File format for centralized storage of Quantified Self data

I have released a file format I have been using for the past year to store my QS data. It is based on HDF5 (standard format for scientific data) through PyTables, and I have included a python interface for reading and writing. I have also released python apps to import data from AndroSensor (background QS data collection) and KeepTrack (manual QS data collection). I also just ordered a FitBit Charge HR, so an importer for that should be coming soon.

More information, plus downloads and source code, are at the link below. If anyone is interested, please try it out. Questions and comments are welcome.

http://projreality.com/blog/?p=39

Sam

HDF5 seems like a good choice for storing raw sensor data, but overkill for the small data sets that you can export from KeepTrack or Fitbit?

There are HDF5 libraries for most programming languages, and no doubt Real Programmers have no trouble figuring it out (including any problems due to the native code dependencies all these libraries have).
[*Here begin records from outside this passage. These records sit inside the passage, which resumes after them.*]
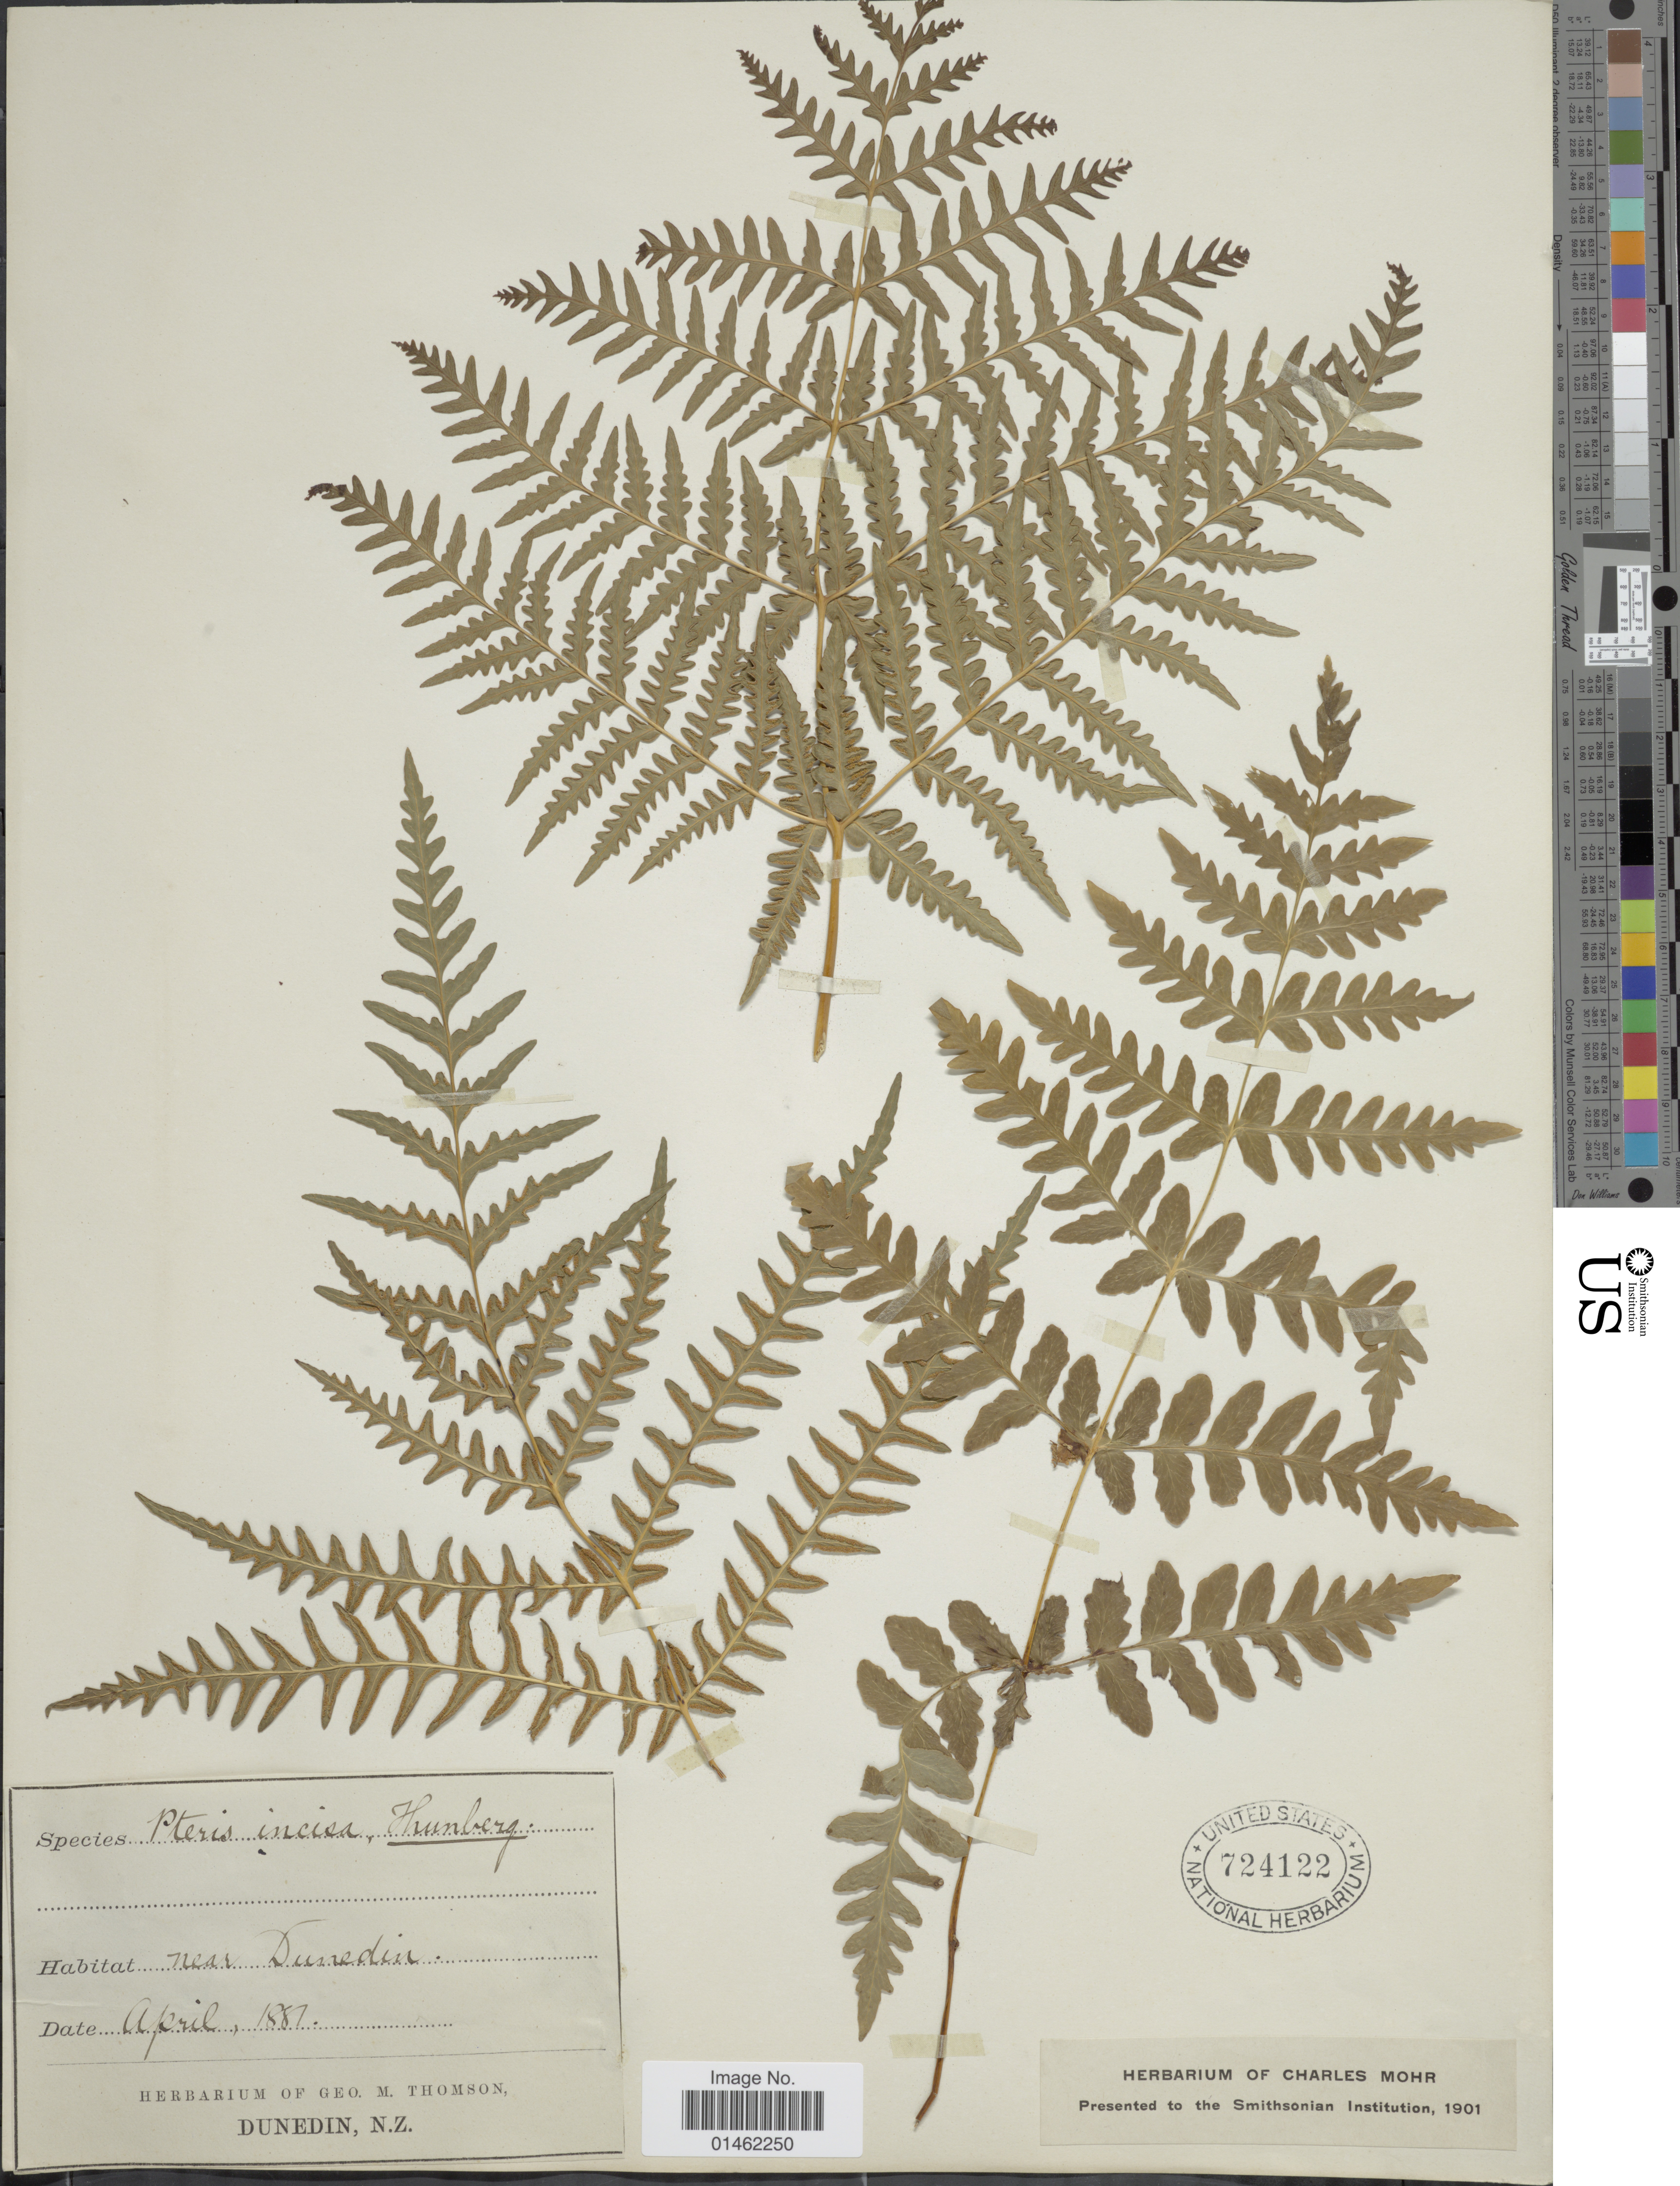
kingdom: Plantae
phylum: Tracheophyta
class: Polypodiopsida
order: Polypodiales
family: Dennstaedtiaceae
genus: Histiopteris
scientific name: Histiopteris incisa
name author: (Thunb.) J. Sm.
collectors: ex herb. Geo. M. Thomson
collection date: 1881-04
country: New Zealand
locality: Near Dunedin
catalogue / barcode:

But seeing how many people struggle to even read or write valid CSV or JSON files, this might have limited appeal…

Thanks for your comments. HDFQS is primarily meant for people using multiple devices and apps. One of my primary struggles when doing QS early on was dealing with a large pile of exported CSV, XML, and binary files. Visualization and analysis became a pain, and ended up being “done later”. When that actually finally happened, I would sometimes see errors in how I was using a device, or taking data, and overall not having the benefit of getting feedback from the data.

While one app like KeepTrack might not generate much data by itself, being able to centralize data from many different sources, and easily query it for visualization, could make QS data more useful.

Sam

Makes sense; I was thinking of it more in terms of a data exchange format.

Presumably, HDF5 tools make importing and exporting CSV files easy, so this might be a good alternative to a directory with random CSV files…

Great work. I like the choice of HDF5, I use it in all my research.

I would like to store my QS data in a database, Im currently thinking of using DynamoDB. I would like to write a script that takes your thoroughly considered HDFQS format and saves it to a database. Also to create a script that does the reverse.

Have you considered this already?

EDIT: I found an example file here to test on

I’m currently finalizing a similar data structure using Cassandra, which will allow easier viewing of data in real time (as opposed to having to use git annex or other means to sync individual files for an update). The tradeoff is that it is more complex to get up and running.

I’ll be looking at writing a script to transfer data between HDFQS and the Cassandra-based system soon. Perhaps it will be useful for your work. Unfortunately, I haven’t used DynamoDB before.

Side note - it turned out that updating QSLife to display data in the Cassandra-based system was fairly straightforward. If you get to the point where you have a stable API and some example data using DynamoDB, I can add the DynamoDB interface into QSLife.

Hope this helps. Thanks for looking at HDFQS!

Sam

Cassandra is a good choice. In my experience, it’s very easy to set up for simple environments. Some people also tried running it on low power hardware like Raspberry Pi. Of course, it will not break the light speed limit on there, but 200 writes per second or RPi 1 or 2500 iops on a cluster of RPis 2 is more than enough for any home usage. On RPi 3 I believe it should work fine as a home server / sink for data (which is 10 times faster than RPi one). So, in the end it can even be run on cheap hardware 24/7 if needed.